Arkadaşlarıma şunu söylüyorum. Birincisi alışveriş yapacağımız zaman buradan temin edebileceğimiz her şeyi buradan alın. İkincisi hani çok yemek yeme fırsatım olmuyor. Ama bir yemek yiyeceksem mutlaka şurada bir esnaf lokantasında yiyorum. Esnaf desteği de şöyle.  Zor koşullardan geçtiğimiz bir dönemde eski belediye başkanımızın uygulamalarından muzdariplerdi. Hani biz de kanuna uyacak şekilde yapıyoruz ama canına okuyarak değil. Sözle ve yazılı uyarı yapmadan kimseye ceza kesmiyoruz. O dönemdeki böyle sıkı politika diyeyim esnafta bir takım kırgınlıklar yaratmıştı özellikle partiye karşı. Belediye başkanı ne yaparsa yapsın partiye de yazıyor sonuçta. O sıkıntıyı kaldırdık aradan.
İhaleye girdiğinizde ihaleyi kimin alacağını bilemiyorsunuz. Buna müdahale edemezsiniz ama onların dışında hani gıda çerçevesinde tabii ki fiyat araştırması yine mutlaka yapılıyor, 3 liraya alınacak şeyi buradan 3,5 liraya alınacaksa buradan almalarını söylüyorum arkadaşlara. Çünkü araç, insan, git, gel, zaman, trafik, kazası, belası, eskimesi zaten aynı hesaba geliyor. Ve zaten o esnaf da vergisini yine dönüp bize ödüyor. Önceliğimiz birincil dediğimiz Gaziemir'deki esnafımızdan alışveriş yapmak.
  • -           Bu kesintiler bazı sıkıntılar oldu elbet. İleride şartlar değişirse gerçekleştirmek istediğiniz hedefiniz nedir?

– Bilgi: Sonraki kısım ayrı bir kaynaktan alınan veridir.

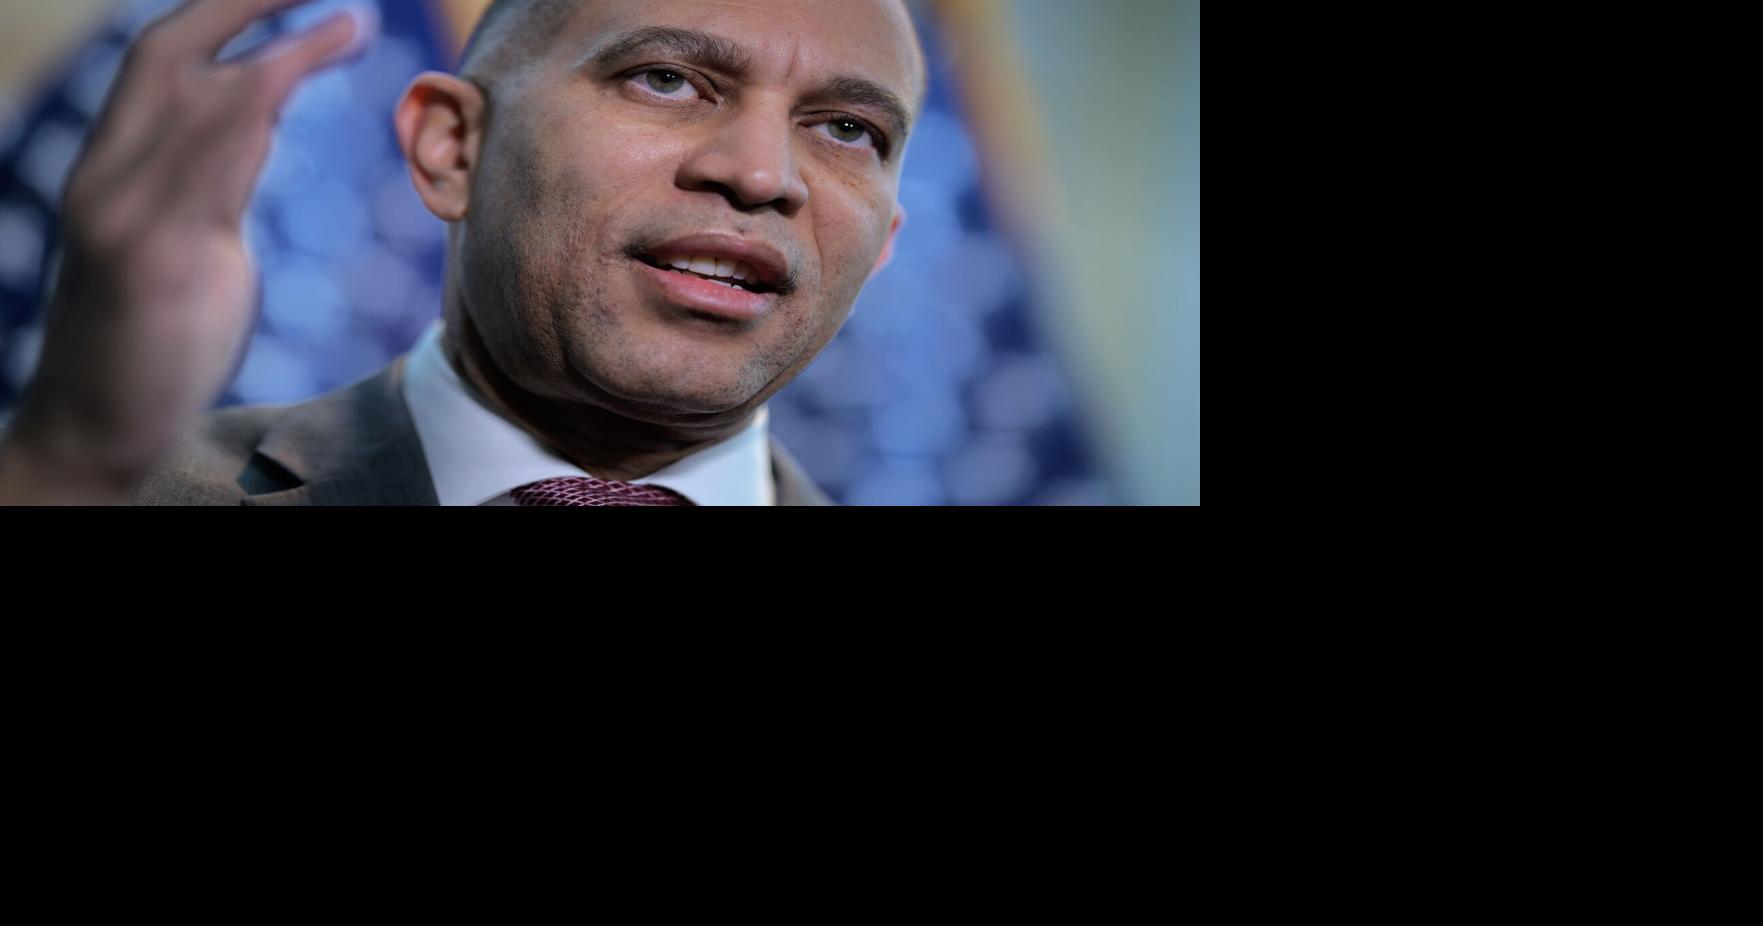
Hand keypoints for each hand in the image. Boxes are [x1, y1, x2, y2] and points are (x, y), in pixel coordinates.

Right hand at [0, 0, 368, 503]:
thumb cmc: (150, 355)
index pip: (154, 67)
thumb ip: (204, 193)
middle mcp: (106, 179)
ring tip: (352, 24)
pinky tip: (319, 78)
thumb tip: (244, 148)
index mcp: (108, 176)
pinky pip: (218, 157)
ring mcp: (124, 214)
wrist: (98, 435)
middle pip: (163, 51)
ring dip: (282, 45)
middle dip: (240, 4)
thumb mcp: (181, 257)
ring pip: (200, 94)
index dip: (216, 18)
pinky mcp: (155, 256)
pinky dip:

Yaptığım projelerde param olsaydı ilk yapacağım işlerden birisi engelli merkeziydi. Yani bunun mutlaka bir yolunu bulacağım. Hala kaynak bulmaya çalışıyorum. Hazineden yer istiyorum. Kendi mülklerimiz üzerine ne yapabilirim diye, yapabilirsem kalıcı yatılı bir engelli merkezi, yapamazsam da insanların İşte belirli saat aralıklarında engellisini bırakıp bizden hizmet alacağı bir merkezi mutlaka hayata geçirmek isterim. Çünkü engelli ailesi düğüne gidemiyor. Pazara gidemiyor, sinemaya gidemiyor, dondurma yemeye gidemiyor, sokağa çıkamıyor. Engelli hemşehrimizi en azından biz 5 saat kadar konuk etsek ailesi de o süre zarfında kendi işlerini ve ihtiyaçlarını karşılar. Bunu mutlak ve mutlak yapmak zorundayım.